Esta visita representa un nuevo capítulo dentro de la estrategia de seguridad impulsada por el Gobierno en una de las regiones con mayores niveles de conflictividad del país.

Velásquez estuvo acompañado por el viceministro de Asuntos Policiales, Rommel Martínez, con el objetivo de evaluar directamente el comportamiento de la criminalidad en el territorio y redefinir prioridades operativas junto a los mandos policiales de la región.

Durante la jornada, las autoridades sostuvieron reuniones con equipos operativos con el objetivo de ajustar los patrullajes, fortalecer las labores de inteligencia policial y ampliar la presencia del Estado en puntos considerados estratégicos para el mantenimiento del orden público.

El secretario de Seguridad coordinó con Enrique Lanza, jefe de la Regional Número 2, la implementación de una serie de medidas inmediatas orientadas a intervenir sectores críticos del Valle de Sula, una de las zonas más afectadas por delitos como la extorsión y el crimen organizado.

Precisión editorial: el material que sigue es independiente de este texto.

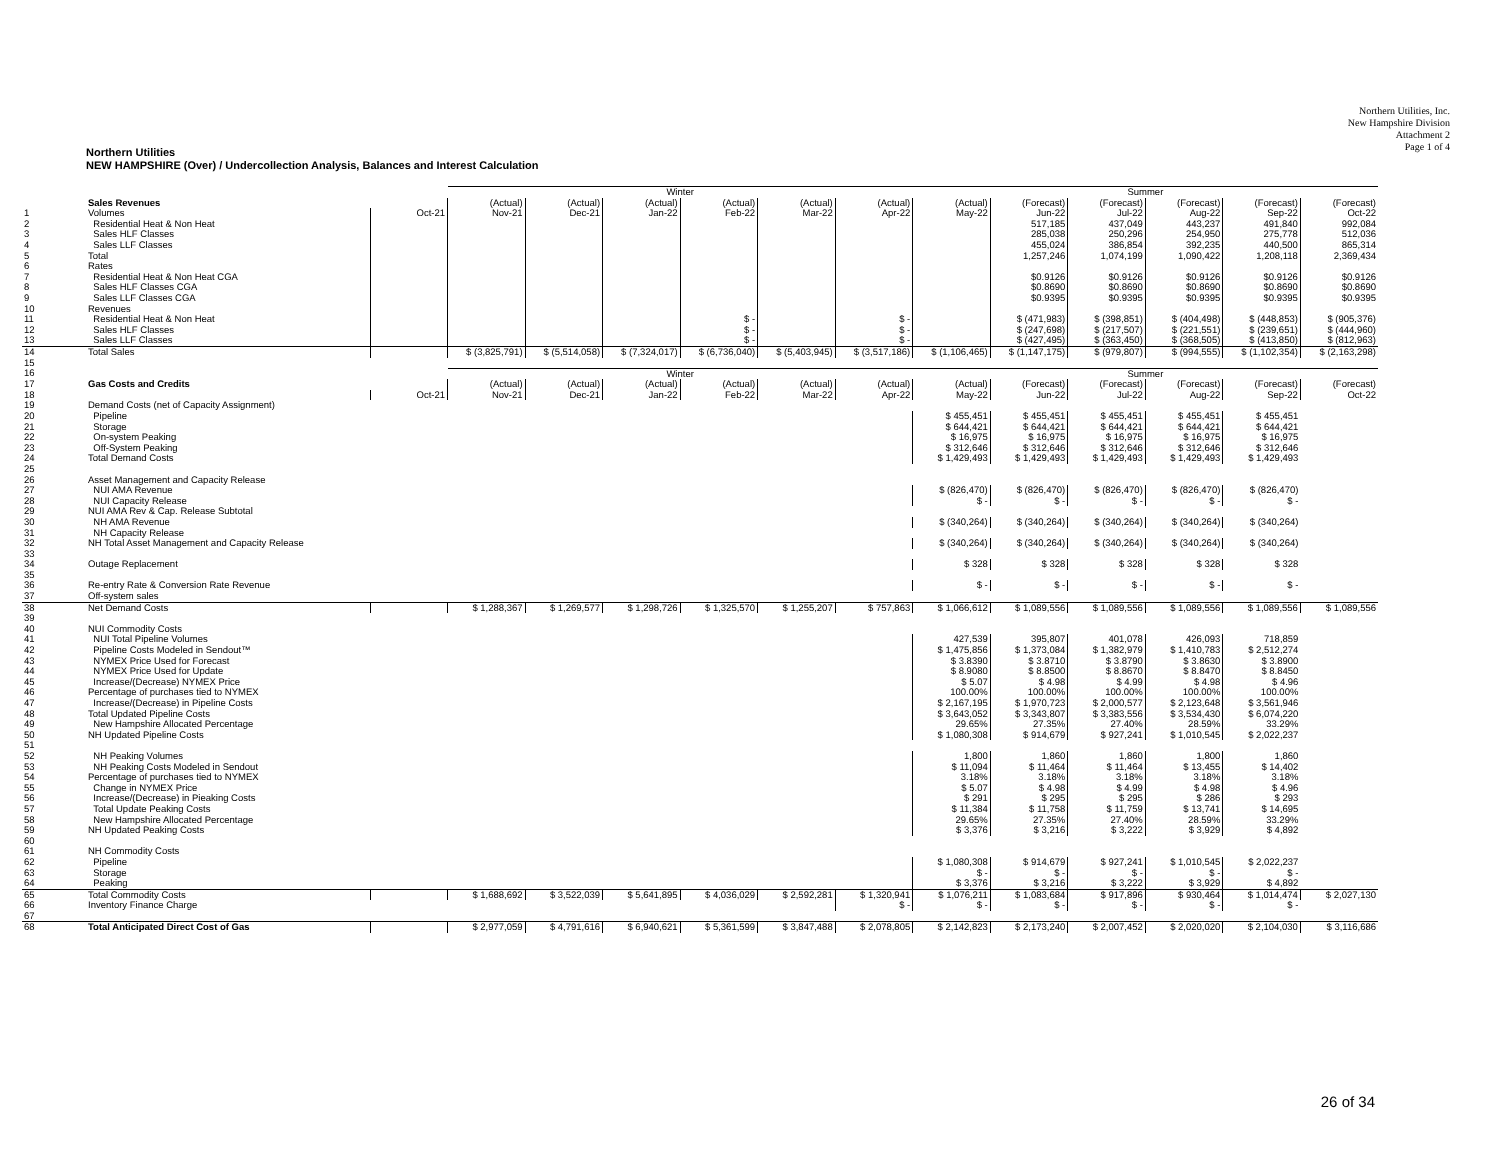Northern Utilities, Inc.
New Hampshire Division
Attachment 2
Page 1 of 4
Northern Utilities
NEW HAMPSHIRE (Over) / Undercollection Analysis, Balances and Interest Calculation
| | | | Winter | | | | | | Summer | | | | | |
| | Sales Revenues | | (Actual) | (Actual) | (Actual) | (Actual) | (Actual) | (Actual) | (Actual) | (Forecast) | (Forecast) | (Forecast) | (Forecast) | (Forecast) |
| 1 | Volumes | Oct-21 | Nov-21 | Dec-21 | Jan-22 | Feb-22 | Mar-22 | Apr-22 | May-22 | Jun-22 | Jul-22 | Aug-22 | Sep-22 | Oct-22 |
| 2 | Residential Heat & Non Heat | | | | | | | | | 517,185 | 437,049 | 443,237 | 491,840 | 992,084 |
| 3 | Sales HLF Classes | | | | | | | | | 285,038 | 250,296 | 254,950 | 275,778 | 512,036 |
| 4 | Sales LLF Classes | | | | | | | | | 455,024 | 386,854 | 392,235 | 440,500 | 865,314 |
| 5 | Total | | | | | | | | | 1,257,246 | 1,074,199 | 1,090,422 | 1,208,118 | 2,369,434 |
| 6 | Rates | | | | | | | | | | | | | |
| 7 | Residential Heat & Non Heat CGA | | | | | | | | | $0.9126 | $0.9126 | $0.9126 | $0.9126 | $0.9126 |
| 8 | Sales HLF Classes CGA | | | | | | | | | $0.8690 | $0.8690 | $0.8690 | $0.8690 | $0.8690 |
| 9 | Sales LLF Classes CGA | | | | | | | | | $0.9395 | $0.9395 | $0.9395 | $0.9395 | $0.9395 |
| 10 | Revenues | | | | | | | | | | | | | |
| 11 | Residential Heat & Non Heat | | | | | $ - | | $ - | | $ (471,983) | $ (398,851) | $ (404,498) | $ (448,853) | $ (905,376) |
| 12 | Sales HLF Classes | | | | | $ - | | $ - | | $ (247,698) | $ (217,507) | $ (221,551) | $ (239,651) | $ (444,960) |
| 13 | Sales LLF Classes | | | | | $ - | | $ - | | $ (427,495) | $ (363,450) | $ (368,505) | $ (413,850) | $ (812,963) |
| 14 | Total Sales | | $ (3,825,791) | $ (5,514,058) | $ (7,324,017) | $ (6,736,040) | $ (5,403,945) | $ (3,517,186) | $ (1,106,465) | $ (1,147,175) | $ (979,807) | $ (994,555) | $ (1,102,354) | $ (2,163,298) |
| 15 | | | | | | | | | | | | | | |
| 16 | | | Winter | | | | | | Summer | | | | | |
| 17 | Gas Costs and Credits | | (Actual) | (Actual) | (Actual) | (Actual) | (Actual) | (Actual) | (Actual) | (Forecast) | (Forecast) | (Forecast) | (Forecast) | (Forecast) |
| 18 | | Oct-21 | Nov-21 | Dec-21 | Jan-22 | Feb-22 | Mar-22 | Apr-22 | May-22 | Jun-22 | Jul-22 | Aug-22 | Sep-22 | Oct-22 |
| 19 | Demand Costs (net of Capacity Assignment) | | | | | | | | | | | | | |
| 20 | Pipeline | | | | | | | | $ 455,451 | $ 455,451 | $ 455,451 | $ 455,451 | $ 455,451 | |
| 21 | Storage | | | | | | | | $ 644,421 | $ 644,421 | $ 644,421 | $ 644,421 | $ 644,421 | |
| 22 | On-system Peaking | | | | | | | | $ 16,975 | $ 16,975 | $ 16,975 | $ 16,975 | $ 16,975 | |
| 23 | Off-System Peaking | | | | | | | | $ 312,646 | $ 312,646 | $ 312,646 | $ 312,646 | $ 312,646 | |
| 24 | Total Demand Costs | | | | | | | | $ 1,429,493 | $ 1,429,493 | $ 1,429,493 | $ 1,429,493 | $ 1,429,493 | |
| 25 | | | | | | | | | | | | | | |
| 26 | Asset Management and Capacity Release | | | | | | | | | | | | | |
| 27 | NUI AMA Revenue | | | | | | | | $ (826,470) | $ (826,470) | $ (826,470) | $ (826,470) | $ (826,470) | |
| 28 | NUI Capacity Release | | | | | | | | $ - | $ - | $ - | $ - | $ - | |
| 29 | NUI AMA Rev & Cap. Release Subtotal | | | | | | | | | | | | | |
| 30 | NH AMA Revenue | | | | | | | | $ (340,264) | $ (340,264) | $ (340,264) | $ (340,264) | $ (340,264) | |
| 31 | NH Capacity Release | | | | | | | | | | | | | |
| 32 | NH Total Asset Management and Capacity Release | | | | | | | | $ (340,264) | $ (340,264) | $ (340,264) | $ (340,264) | $ (340,264) | |
| 33 | | | | | | | | | | | | | | |
| 34 | Outage Replacement | | | | | | | | $ 328 | $ 328 | $ 328 | $ 328 | $ 328 | |
| 35 | | | | | | | | | | | | | | |
| 36 | Re-entry Rate & Conversion Rate Revenue | | | | | | | | $ - | $ - | $ - | $ - | $ - | |
| 37 | Off-system sales | | | | | | | | | | | | | |
| 38 | Net Demand Costs | | $ 1,288,367 | $ 1,269,577 | $ 1,298,726 | $ 1,325,570 | $ 1,255,207 | $ 757,863 | $ 1,066,612 | $ 1,089,556 | $ 1,089,556 | $ 1,089,556 | $ 1,089,556 | $ 1,089,556 |
| 39 | | | | | | | | | | | | | | |
| 40 | NUI Commodity Costs | | | | | | | | | | | | | |
| 41 | NUI Total Pipeline Volumes | | | | | | | | 427,539 | 395,807 | 401,078 | 426,093 | 718,859 | |
| 42 | Pipeline Costs Modeled in Sendout™ | | | | | | | | $ 1,475,856 | $ 1,373,084 | $ 1,382,979 | $ 1,410,783 | $ 2,512,274 | |
| 43 | NYMEX Price Used for Forecast | | | | | | | | $ 3.8390 | $ 3.8710 | $ 3.8790 | $ 3.8630 | $ 3.8900 | |
| 44 | NYMEX Price Used for Update | | | | | | | | $ 8.9080 | $ 8.8500 | $ 8.8670 | $ 8.8470 | $ 8.8450 | |
| 45 | Increase/(Decrease) NYMEX Price | | | | | | | | $ 5.07 | $ 4.98 | $ 4.99 | $ 4.98 | $ 4.96 | |
| 46 | Percentage of purchases tied to NYMEX | | | | | | | | 100.00% | 100.00% | 100.00% | 100.00% | 100.00% | |
| 47 | Increase/(Decrease) in Pipeline Costs | | | | | | | | $ 2,167,195 | $ 1,970,723 | $ 2,000,577 | $ 2,123,648 | $ 3,561,946 | |
| 48 | Total Updated Pipeline Costs | | | | | | | | $ 3,643,052 | $ 3,343,807 | $ 3,383,556 | $ 3,534,430 | $ 6,074,220 | |
| 49 | New Hampshire Allocated Percentage | | | | | | | | 29.65% | 27.35% | 27.40% | 28.59% | 33.29% | |
| 50 | NH Updated Pipeline Costs | | | | | | | | $ 1,080,308 | $ 914,679 | $ 927,241 | $ 1,010,545 | $ 2,022,237 | |
| 51 | | | | | | | | | | | | | | |
| 52 | NH Peaking Volumes | | | | | | | | 1,800 | 1,860 | 1,860 | 1,800 | 1,860 | |
| 53 | NH Peaking Costs Modeled in Sendout | | | | | | | | $ 11,094 | $ 11,464 | $ 11,464 | $ 13,455 | $ 14,402 | |
| 54 | Percentage of purchases tied to NYMEX | | | | | | | | 3.18% | 3.18% | 3.18% | 3.18% | 3.18% | |
| 55 | Change in NYMEX Price | | | | | | | | $ 5.07 | $ 4.98 | $ 4.99 | $ 4.98 | $ 4.96 | |
| 56 | Increase/(Decrease) in Pieaking Costs | | | | | | | | $ 291 | $ 295 | $ 295 | $ 286 | $ 293 | |
| 57 | Total Update Peaking Costs | | | | | | | | $ 11,384 | $ 11,758 | $ 11,759 | $ 13,741 | $ 14,695 | |
| 58 | New Hampshire Allocated Percentage | | | | | | | | 29.65% | 27.35% | 27.40% | 28.59% | 33.29% | |
| 59 | NH Updated Peaking Costs | | | | | | | | $ 3,376 | $ 3,216 | $ 3,222 | $ 3,929 | $ 4,892 | |
| 60 | | | | | | | | | | | | | | |
| 61 | NH Commodity Costs | | | | | | | | | | | | | |
| 62 | Pipeline | | | | | | | | $ 1,080,308 | $ 914,679 | $ 927,241 | $ 1,010,545 | $ 2,022,237 | |
| 63 | Storage | | | | | | | | $ - | $ - | $ - | $ - | $ - | |
| 64 | Peaking | | | | | | | | $ 3,376 | $ 3,216 | $ 3,222 | $ 3,929 | $ 4,892 | |
| 65 | Total Commodity Costs | | $ 1,688,692 | $ 3,522,039 | $ 5,641,895 | $ 4,036,029 | $ 2,592,281 | $ 1,320,941 | $ 1,076,211 | $ 1,083,684 | $ 917,896 | $ 930,464 | $ 1,014,474 | $ 2,027,130 |
| 66 | Inventory Finance Charge | | | | | | | $ - | $ - | $ - | $ - | $ - | $ - | |
| 67 | | | | | | | | | | | | | | |
| 68 | Total Anticipated Direct Cost of Gas | | $ 2,977,059 | $ 4,791,616 | $ 6,940,621 | $ 5,361,599 | $ 3,847,488 | $ 2,078,805 | $ 2,142,823 | $ 2,173,240 | $ 2,007,452 | $ 2,020,020 | $ 2,104,030 | $ 3,116,686 |
26 of 34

Estos encuentros permitieron identificar áreas prioritarias de intervención y establecer una hoja de ruta operativa con plazos definidos para su ejecución.

Uno de los ejes centrales de la estrategia es el combate a la extorsión, un delito que continúa impactando de manera significativa a transportistas, comerciantes, emprendedores y otros sectores productivos de la región.